Character motivation. Yeah, baby!
Stick with me here. Why is Jill going up that hill? More pressingly, why does Jack feel the need to push his sister down?
Some may say the answers are implied. We all know nice girls like Jill - always going up that hill to fetch a bucket of water. And we all know mean brothers like Jack. They're twisted, they most likely torture animals, and they find joy in harassing their innocent sisters.
The thing is, although that implication could fit the story, it's most likely a trick. Worst of all, it's lazy writing. (Did you hear that, whoever wrote it? Muah hah! Oh, wait.)
Let's consider the possibilities.
POSSIBILITY A. Jill really is just a nice girl, looking to fetch some water for her mom, who's super busy. And Jack really is just an a-hole - all the love he's received over his teenage lifetime has gone to his head, and the sight of his sister annoys him. SMACKDOWN. I mean, pushdown. Sorry, Jill.
EPICITY LEVEL: Bo-ring. Unless Jack knows kung fu. That would make it more fun. (Sorry, Jill!)
There you have it - the basic-level motivation for each character. But pretty much any buster could point out that things are almost never that simple. Are you a buster? I think you are.
POSSIBILITY B. Jill's still fetching water to help her mom. But Jack's tired of his nice sister always having the glory. All his life, he's been pushed aside in favor of Jilly McNicerkins - Mom didn't even ask him if he wanted to fetch the water. Sure, he knows he'd probably have ended up screwing around in the well, but people could at least give him some expectations to live up to! In his emotional frustration, Jack decides to get back at Jill by pushing her down. ANGST.
EPICITY LEVEL: Better! We've got the reasoning, the core of Jack's character. Jack even admits to screwing around, but he still yearns for someone to expect more of him. Oh, man. Poor Jack. I bet Jack is hot. Doesn't Jack sound hot to you?

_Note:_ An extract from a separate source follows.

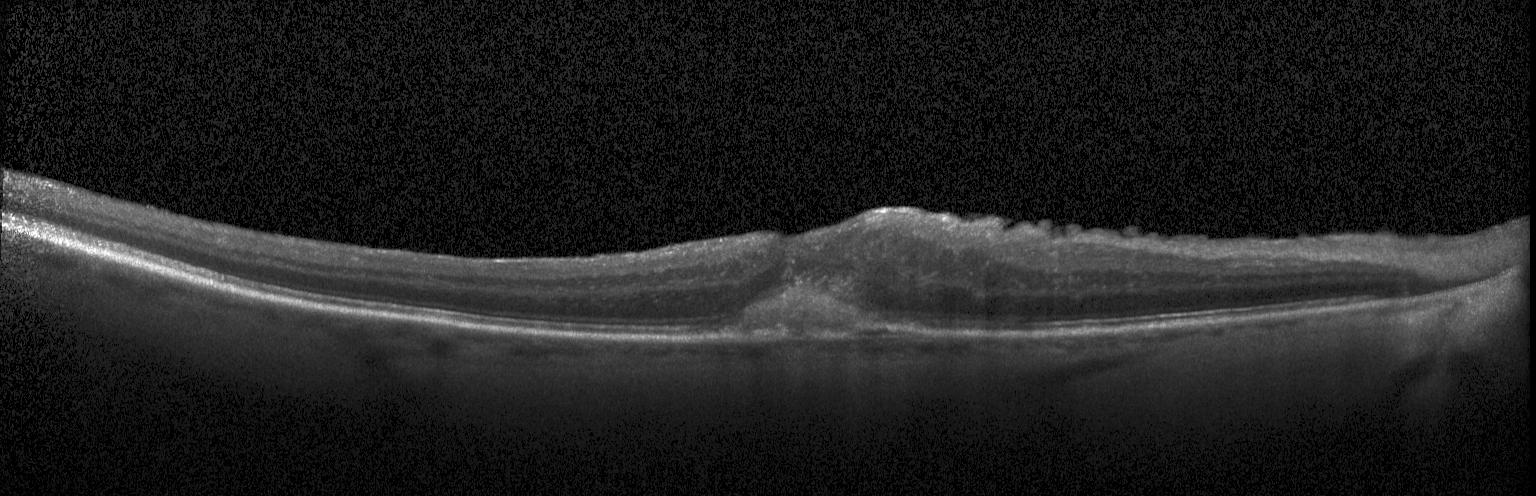
Spectral-domain optical coherence tomography, optical coherence tomography B-scan — The scan shows choroidal neovascularization (CNV).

All right, all right, sorry about the hormones. So this is better, but we still need more - more oomph, more fiber. At this point, compared to Jack, Jill's motivation might as well be constructed from cardboard. We're talking poly-grade cardboard, the kind my dog likes to chew on. Why, oh why is sister Jill helping her mom, when she knows mean brother Jack will probably end up pushing her down?
It's time to find out.
POSSIBILITY C. Jilly McNicerkins. That's the only way her brother - heck, her whole family - sees her. Not Jilly McWantstoDesignClothes. Or Jilly McHasARagingCrushonToddBenson. So Jill agrees to get the water - because if she refused, her mom would laugh like it was a joke. Part of Jill loves being relied on, and that means people must always expect her to be the nice girl. But once, just once, couldn't they quit it with the expectations and let her be human? And now Jack has pushed her down for no reason. Sah-weet.

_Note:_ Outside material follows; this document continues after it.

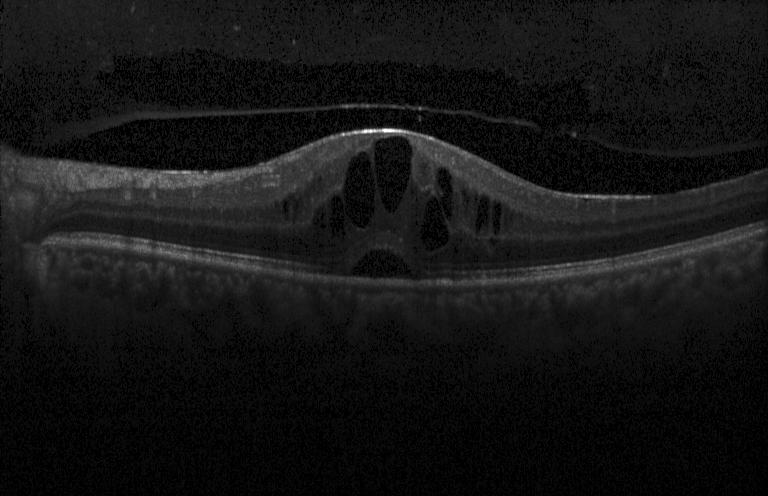 OCT finding: diabetic macular edema (DME).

EPICITY LEVEL: Houston, we've oomphed the fiber. Turns out Jack and Jill have parallel conflicts: one would give anything for some outside expectations, while the other would give anything to shed them. And neither has any insight into the other's crazy head. Suddenly, this scene becomes a possibly overwrought, but hopefully intriguing, study of sibling dynamics. Also, sparkly violence!
When filling a story with characters, it's easy enough to say your villain hunts your protagonist because he's evil, or that your main character tries to be popular because popularity is good. But that ain't epic.

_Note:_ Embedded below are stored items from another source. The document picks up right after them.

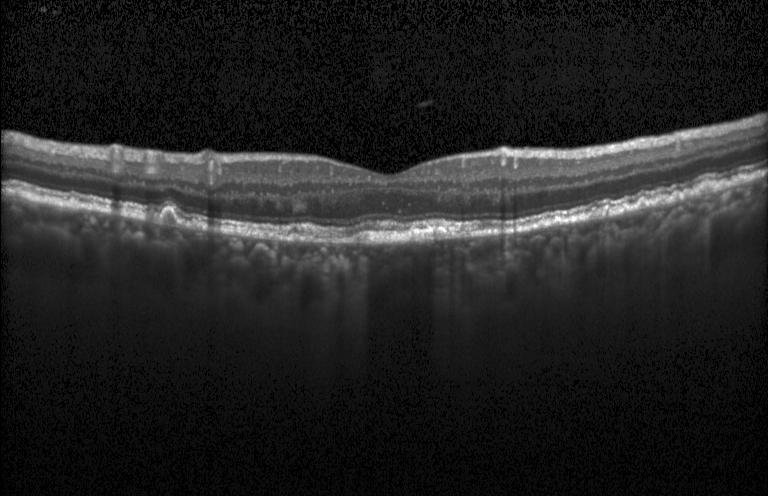 Macular scan; OCT B-scan.
Assessment: drusen.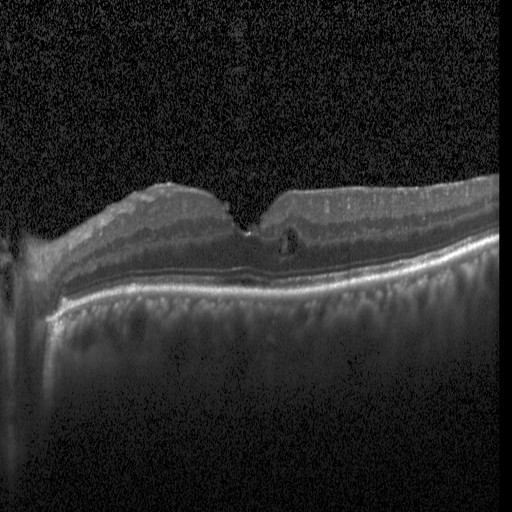

Heidelberg Spectralis OCT system, SD-OCT, centered on the fovea, OCT B-scan
The scan shows DME.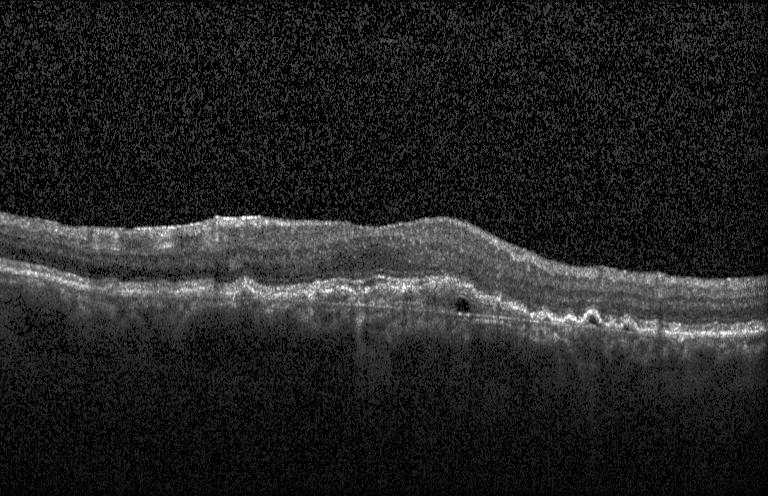 Optical coherence tomography scan · spectral-domain optical coherence tomography · instrument: Heidelberg Spectralis · centered on the fovea — OCT finding: CNV.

Epic character motivation reveals the core of that character. To that effect, character motivation and character development are one in the same. By figuring out the motivation - the real motivation - behind each of your characters' actions, those peeps come alive. And that's where the fun starts. (If 3AM conversations with people who technically exist only in your head is your idea of fun. Which is IDEAL.)
Brought to you by: My Recent Agent Revisions Were Aaaall About This Stuff. Holla! What are your thoughts on character motivation? And how could Jack's and Jill's be even better?